Vuckovic now writes and directs her own films. The first of which, the award-winning short The Captured Bird, was executive produced by genre film legend Guillermo del Toro. She has been an outspoken voice for gender equality in film and in 2016 she executive produced and directed a segment for XX, the first ever all-female horror anthology from XYZ Films/Magnet Releasing, which had its world premiere at Sundance in 2017. She is a proud member of The Directors Guild of America as well as The Directors Guild of Canada. She is also the author of Zombies! An Illustrated History of the Undead, from St. Martin's Press (with an introduction by zombie godfather, George Romero).

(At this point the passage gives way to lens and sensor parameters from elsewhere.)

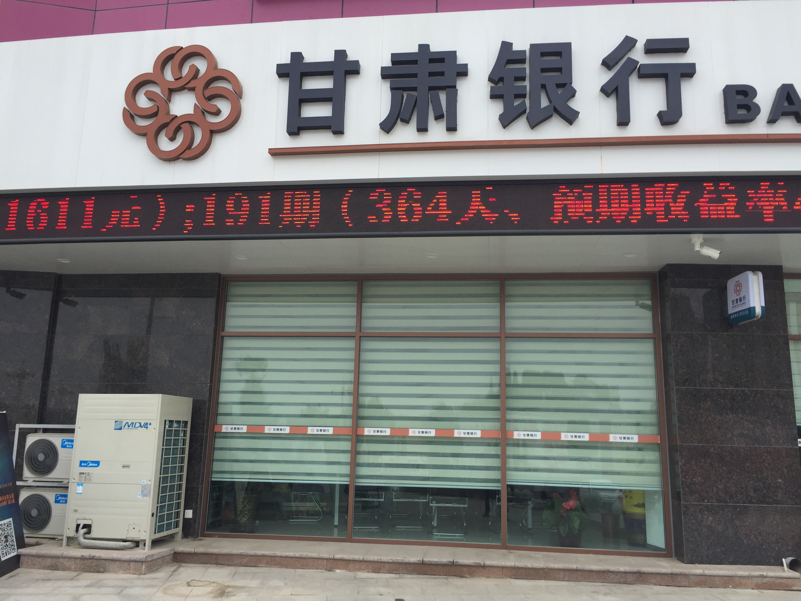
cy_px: 300
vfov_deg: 48.2
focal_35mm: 29
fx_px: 671
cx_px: 400
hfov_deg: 61.7
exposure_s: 1/1464
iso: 32
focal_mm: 4.15
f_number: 2.2
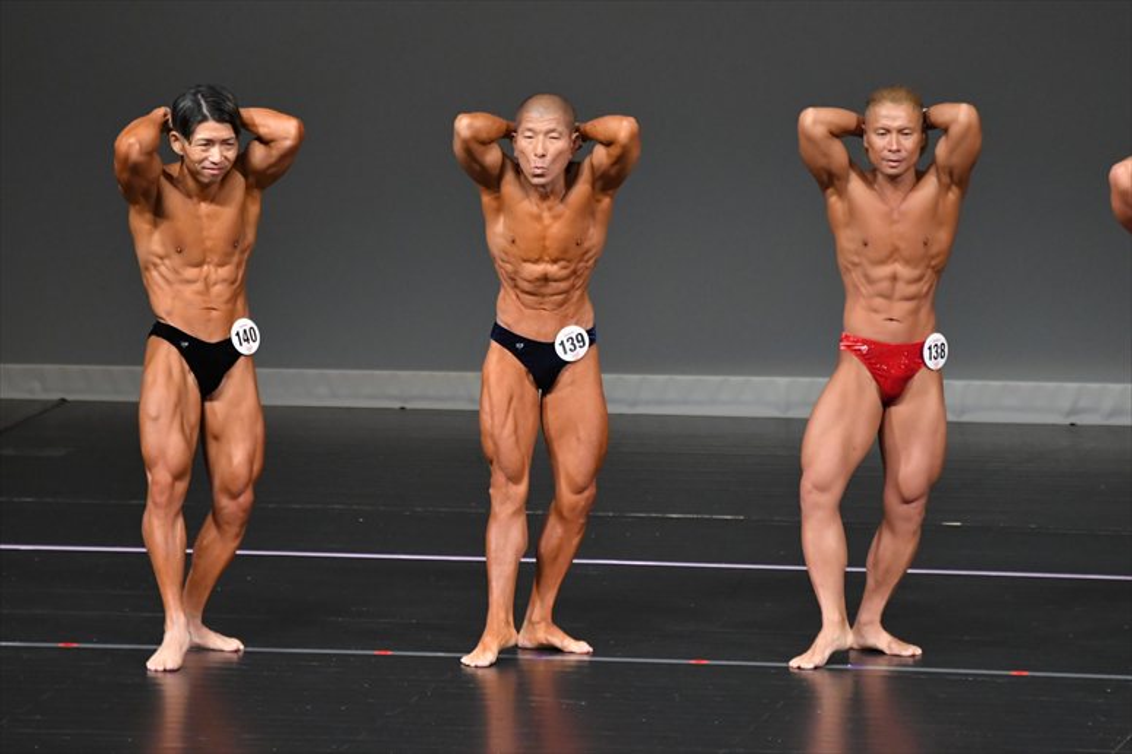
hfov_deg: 6.0
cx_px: 566
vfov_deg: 4.0
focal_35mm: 345
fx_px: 10843
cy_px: 377
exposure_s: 1/400
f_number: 5.6
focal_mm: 230
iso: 4000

- IMDb Mini Biography By: Emma Anderson

Trivia (2)

Has appeared as a zombie in Zack Snyder's Dawn of the Dead and George Romero's Land of the Dead.
Is of Yuguslavian ancestry.

Personal Quotes (4)

When it comes to horror, women are more often seen than they are heard. In other words, people are more familiar with scream queens than they are the contributions of women behind the scenes.
As I said, it's more often "personalities" that make an impact on the genre, historically. I'd have to say the most significant woman in the history of horror would have to be Vampira (aka Maila Nurmi). She was the first television horror host-a sexy, empowered vamp in a tight black revealing dress-shrieking morbid jokes at viewers when The Vampira Show debuted in 1954s. Before her, almost every female in horror was a victim. Her show didn't last long, but the impression she left on the genre can still be felt today. She was a true trailblazer, the first horror host, the first goth pin-up, the inspiration for Forrest J. Ackerman's Vampirella character and she even allegedly dumped Marlon Brando for stepping on a trail of ants! The horror genre would not be the same without the contributions of this dark diva.
[on Alien's Ellen Ripley] Thank you, Ridley Scott for not changing the character after you cast a woman in the role.
In the early 1970s, Gloria Steinem gave an address to the women of America in which she spoke about a 'society in which there will be no roles other than those chosen or those earned.' We have yet to arrive at this utopia. Some still believe women aren't suited for the technical art of filmmaking. Even though Alice Guy-Blaché helped create narrative film as we know it today, people think women can't direct. Even though Ann Radcliffe helped define the Gothic fiction movement - the precursor to modern horror fiction - people think women can't write horror. Even though a woman wrote Frankenstein - arguably the first science fiction novel - people think women can't do sci-fi. There is this erroneous belief that women can't make monsters. But we made all of you, didn't we?